Qualities to Look for in a New EmployeeEditor
The success of your business relies on many things. A well laid-out plan is essential. Your location is crucial. Offering a good product for a price point people can afford brings you your clients. As equal to all of these ingredients, are your employees. Your staff is very much like a babysitter. Parents spend time, as they should, selecting just the right person to care for their children while they’re away from them. And while our children are a whole other entity from a business, it works the same. Your business is your baby. It pays your bills and provides for your family. You want the people that are caring for your business to be the best the world has to offer.
So what are some qualities you want to look for in that new business-sitter? For starters, unless your field requires someone with a degree, don’t count out someone that has experience as opposed to a degree. I’m not suggesting that someone with a college degree isn’t a good choice, of course. However, so much emphasis is put on degrees, that smart, hard-working candidates are over-looked. Many owners and staff members have built successful companies, yet didn’t pursue a higher education. That doesn’t decrease their value. There are obvious fields that absolutely require a degree. After all, who wants to go to a doctor that didn’t go to medical school?
One of the best determining factors of someone’s quality is finding out what other successes they’ve had in their life. Has this person been ambitious at other jobs or even in their personal life? Finding an individual that manages to fit a lot into their life is a great quality. Busy people get the most done. Sometimes a résumé doesn’t give you accurate information like a person’s character and work ethic. Perhaps the job they had before didn’t have opportunities to allow them to shine. This is where probing questions help to unveil their true strengths.
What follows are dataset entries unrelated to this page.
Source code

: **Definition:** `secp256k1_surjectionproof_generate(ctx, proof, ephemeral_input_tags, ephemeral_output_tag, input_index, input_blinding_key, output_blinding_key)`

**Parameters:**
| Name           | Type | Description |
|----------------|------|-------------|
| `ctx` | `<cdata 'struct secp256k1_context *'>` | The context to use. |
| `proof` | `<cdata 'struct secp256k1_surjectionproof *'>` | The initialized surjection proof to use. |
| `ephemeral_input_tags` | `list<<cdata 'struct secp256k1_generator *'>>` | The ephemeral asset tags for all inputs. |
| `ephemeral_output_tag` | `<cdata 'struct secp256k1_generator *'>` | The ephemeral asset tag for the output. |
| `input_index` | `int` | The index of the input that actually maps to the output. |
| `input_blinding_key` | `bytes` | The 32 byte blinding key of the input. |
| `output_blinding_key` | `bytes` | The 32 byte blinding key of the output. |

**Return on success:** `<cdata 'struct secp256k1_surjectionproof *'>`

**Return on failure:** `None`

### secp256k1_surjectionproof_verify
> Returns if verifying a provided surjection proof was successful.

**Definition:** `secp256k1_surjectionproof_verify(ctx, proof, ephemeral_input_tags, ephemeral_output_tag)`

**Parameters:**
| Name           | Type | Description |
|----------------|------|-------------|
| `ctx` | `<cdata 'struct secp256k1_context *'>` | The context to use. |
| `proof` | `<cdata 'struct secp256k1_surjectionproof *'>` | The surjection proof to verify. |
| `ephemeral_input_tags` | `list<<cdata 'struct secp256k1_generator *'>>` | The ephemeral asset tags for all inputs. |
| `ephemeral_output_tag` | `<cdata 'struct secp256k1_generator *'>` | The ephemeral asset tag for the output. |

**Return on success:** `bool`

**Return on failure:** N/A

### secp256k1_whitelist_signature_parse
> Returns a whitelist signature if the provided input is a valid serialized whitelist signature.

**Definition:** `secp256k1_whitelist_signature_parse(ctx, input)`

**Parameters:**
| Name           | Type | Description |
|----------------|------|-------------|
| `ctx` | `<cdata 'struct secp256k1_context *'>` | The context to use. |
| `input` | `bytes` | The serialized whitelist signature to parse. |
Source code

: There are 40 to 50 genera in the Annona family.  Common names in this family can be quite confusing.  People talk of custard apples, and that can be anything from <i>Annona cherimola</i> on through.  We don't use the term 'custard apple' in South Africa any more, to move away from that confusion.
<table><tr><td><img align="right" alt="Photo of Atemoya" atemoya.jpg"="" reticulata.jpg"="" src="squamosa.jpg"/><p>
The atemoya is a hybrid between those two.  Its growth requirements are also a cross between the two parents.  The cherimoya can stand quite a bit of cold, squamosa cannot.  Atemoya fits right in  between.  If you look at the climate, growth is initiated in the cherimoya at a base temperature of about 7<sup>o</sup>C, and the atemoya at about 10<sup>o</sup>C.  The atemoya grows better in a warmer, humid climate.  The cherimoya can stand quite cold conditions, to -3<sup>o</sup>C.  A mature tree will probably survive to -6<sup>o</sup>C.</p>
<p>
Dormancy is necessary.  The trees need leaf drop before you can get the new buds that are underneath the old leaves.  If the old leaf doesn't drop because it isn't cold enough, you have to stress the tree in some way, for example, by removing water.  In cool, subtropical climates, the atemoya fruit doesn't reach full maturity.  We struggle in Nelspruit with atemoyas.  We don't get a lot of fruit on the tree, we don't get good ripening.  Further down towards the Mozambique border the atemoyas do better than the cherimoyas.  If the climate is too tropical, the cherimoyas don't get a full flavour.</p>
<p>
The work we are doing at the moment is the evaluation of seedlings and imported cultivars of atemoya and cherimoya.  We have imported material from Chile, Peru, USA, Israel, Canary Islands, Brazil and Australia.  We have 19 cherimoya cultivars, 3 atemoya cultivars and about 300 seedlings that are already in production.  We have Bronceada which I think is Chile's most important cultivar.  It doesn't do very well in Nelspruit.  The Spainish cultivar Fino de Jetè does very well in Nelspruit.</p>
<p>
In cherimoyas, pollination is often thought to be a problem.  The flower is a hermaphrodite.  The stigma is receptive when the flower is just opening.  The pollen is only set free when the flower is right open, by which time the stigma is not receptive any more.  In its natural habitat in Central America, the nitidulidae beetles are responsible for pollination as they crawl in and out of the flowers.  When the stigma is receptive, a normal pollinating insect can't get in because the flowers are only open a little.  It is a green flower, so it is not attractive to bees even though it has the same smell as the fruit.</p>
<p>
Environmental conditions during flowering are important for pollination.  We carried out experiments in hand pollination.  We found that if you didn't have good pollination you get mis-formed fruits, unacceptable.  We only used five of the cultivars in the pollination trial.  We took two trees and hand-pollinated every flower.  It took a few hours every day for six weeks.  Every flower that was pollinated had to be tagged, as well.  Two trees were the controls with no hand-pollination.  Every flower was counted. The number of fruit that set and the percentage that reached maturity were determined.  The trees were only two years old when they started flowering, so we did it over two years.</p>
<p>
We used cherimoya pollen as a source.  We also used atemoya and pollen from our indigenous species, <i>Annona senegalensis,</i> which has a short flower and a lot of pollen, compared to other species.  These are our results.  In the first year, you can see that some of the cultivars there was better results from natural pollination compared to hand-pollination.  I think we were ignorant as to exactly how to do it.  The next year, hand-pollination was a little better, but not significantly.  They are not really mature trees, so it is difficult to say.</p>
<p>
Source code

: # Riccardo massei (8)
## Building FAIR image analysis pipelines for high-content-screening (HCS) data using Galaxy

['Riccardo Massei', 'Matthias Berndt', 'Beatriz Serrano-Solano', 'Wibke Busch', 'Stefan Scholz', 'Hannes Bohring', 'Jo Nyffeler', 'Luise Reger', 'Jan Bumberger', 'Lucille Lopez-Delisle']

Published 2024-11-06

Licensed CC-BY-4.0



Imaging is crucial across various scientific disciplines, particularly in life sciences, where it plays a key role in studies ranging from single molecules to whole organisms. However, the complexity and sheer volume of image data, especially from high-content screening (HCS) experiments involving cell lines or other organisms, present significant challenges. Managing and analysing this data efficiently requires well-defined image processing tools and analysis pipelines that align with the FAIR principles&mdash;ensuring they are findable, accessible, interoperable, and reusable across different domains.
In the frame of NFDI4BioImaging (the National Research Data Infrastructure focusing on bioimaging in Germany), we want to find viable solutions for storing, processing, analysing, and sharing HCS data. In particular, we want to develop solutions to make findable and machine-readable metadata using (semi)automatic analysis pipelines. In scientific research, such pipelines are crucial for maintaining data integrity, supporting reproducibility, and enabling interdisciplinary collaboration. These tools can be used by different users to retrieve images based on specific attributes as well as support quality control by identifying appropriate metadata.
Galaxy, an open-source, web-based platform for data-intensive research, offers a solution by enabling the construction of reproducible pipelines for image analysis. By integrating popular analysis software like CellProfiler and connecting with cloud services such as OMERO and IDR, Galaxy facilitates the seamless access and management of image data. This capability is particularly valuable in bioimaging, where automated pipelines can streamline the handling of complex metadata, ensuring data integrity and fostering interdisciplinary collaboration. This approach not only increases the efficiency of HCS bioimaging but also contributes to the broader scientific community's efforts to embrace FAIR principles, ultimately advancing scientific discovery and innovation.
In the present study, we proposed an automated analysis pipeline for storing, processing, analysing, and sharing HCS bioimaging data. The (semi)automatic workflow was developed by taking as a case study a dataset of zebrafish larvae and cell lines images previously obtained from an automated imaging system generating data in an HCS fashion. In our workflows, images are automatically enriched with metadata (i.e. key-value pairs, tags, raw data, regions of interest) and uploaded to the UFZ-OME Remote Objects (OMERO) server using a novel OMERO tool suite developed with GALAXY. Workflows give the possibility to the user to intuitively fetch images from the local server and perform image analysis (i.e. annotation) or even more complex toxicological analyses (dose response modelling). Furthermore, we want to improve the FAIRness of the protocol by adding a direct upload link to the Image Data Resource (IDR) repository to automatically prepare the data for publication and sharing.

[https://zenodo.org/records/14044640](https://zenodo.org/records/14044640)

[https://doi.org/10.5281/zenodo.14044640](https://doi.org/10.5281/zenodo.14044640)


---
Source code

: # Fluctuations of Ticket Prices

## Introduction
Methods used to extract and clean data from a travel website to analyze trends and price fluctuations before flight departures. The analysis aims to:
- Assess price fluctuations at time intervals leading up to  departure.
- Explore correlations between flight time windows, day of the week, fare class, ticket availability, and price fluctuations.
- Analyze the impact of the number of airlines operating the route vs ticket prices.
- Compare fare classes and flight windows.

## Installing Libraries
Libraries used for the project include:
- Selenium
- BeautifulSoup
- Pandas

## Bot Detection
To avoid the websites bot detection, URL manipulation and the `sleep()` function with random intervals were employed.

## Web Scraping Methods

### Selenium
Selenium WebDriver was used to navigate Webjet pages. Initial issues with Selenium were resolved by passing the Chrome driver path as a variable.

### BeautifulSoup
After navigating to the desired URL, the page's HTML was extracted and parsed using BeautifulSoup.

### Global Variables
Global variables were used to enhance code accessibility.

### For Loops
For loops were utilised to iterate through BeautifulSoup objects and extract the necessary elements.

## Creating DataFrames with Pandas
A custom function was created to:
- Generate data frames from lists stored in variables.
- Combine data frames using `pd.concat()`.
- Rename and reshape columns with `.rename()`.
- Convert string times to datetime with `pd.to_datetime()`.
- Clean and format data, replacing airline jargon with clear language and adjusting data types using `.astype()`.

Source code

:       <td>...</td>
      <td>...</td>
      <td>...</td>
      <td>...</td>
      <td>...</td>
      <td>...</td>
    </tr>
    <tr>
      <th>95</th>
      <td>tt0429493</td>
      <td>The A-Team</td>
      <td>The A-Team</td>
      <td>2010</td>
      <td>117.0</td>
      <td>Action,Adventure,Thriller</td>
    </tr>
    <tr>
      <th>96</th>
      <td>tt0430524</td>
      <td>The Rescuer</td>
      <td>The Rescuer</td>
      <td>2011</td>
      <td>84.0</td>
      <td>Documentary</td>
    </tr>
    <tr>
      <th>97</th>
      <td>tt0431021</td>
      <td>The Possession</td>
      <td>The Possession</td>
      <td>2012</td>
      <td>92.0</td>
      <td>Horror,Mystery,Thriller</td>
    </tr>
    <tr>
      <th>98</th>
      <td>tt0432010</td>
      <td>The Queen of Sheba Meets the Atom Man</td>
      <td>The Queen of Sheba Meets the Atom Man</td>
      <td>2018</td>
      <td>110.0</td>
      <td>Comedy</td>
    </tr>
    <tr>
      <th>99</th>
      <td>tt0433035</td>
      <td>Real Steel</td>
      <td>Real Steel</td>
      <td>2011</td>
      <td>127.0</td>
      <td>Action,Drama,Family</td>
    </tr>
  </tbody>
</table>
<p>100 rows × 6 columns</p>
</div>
Can you carry on a conversation with your candidate? Are they friendly and personable? This isn’t to say that if they are a bit more introverted, that they wouldn’t be great. It depends on the position you’re looking to fill. However, you need to determine if they are going to represent your company well and get along with the rest of your staff. There are a few businesses where this might not matter, but not ordinarily.
Trying to find out how fast someone learns new skills is more challenging. You may be able to tell by looking at their résumé and what skills they’ve obtained throughout their time at other jobs. Generally speaking though, this is a trial and error situation as every workplace holds different tasks they will have to learn.
Having a team that has different abilities, talents, backgrounds and personalities is essential. Yet, it’s worth saying that you want to be sure they’re a good fit for the culture of your workplace. If your office is a loose one, hiring someone that offends easy or doesn’t share the spirit of your environment, it’s probably best to continue searching. It’s a recipe for disaster to add a reserved human being into a permissive organization.
I have a sign in my office that says, “When in doubt, tell the truth”. If you, or the person that does your hiring, has good intuition, you can usually tell if a person has an honest nature. That’s certainly not always true, but oftentimes is. Questioning whether your new hire can be trusted or not is the last thing you want.
Nobody likes a conceited person, but a confident person is an asset for sure. Add that with modesty, and you have the recipe for a true team player. This really should be at the top of the list (not that these are in any kind of order). Whether someone is a team player or not can make or break your business.
Lastly, ethics and integrity cannot be taught, no matter how many systems you have in place or training you have available. I would never want someone personifying my business in any way except ethical and upstanding. Customers tend not to return to a business that has cheated them or have been shady. You’ll never go wrong making character a top requirement for your crew.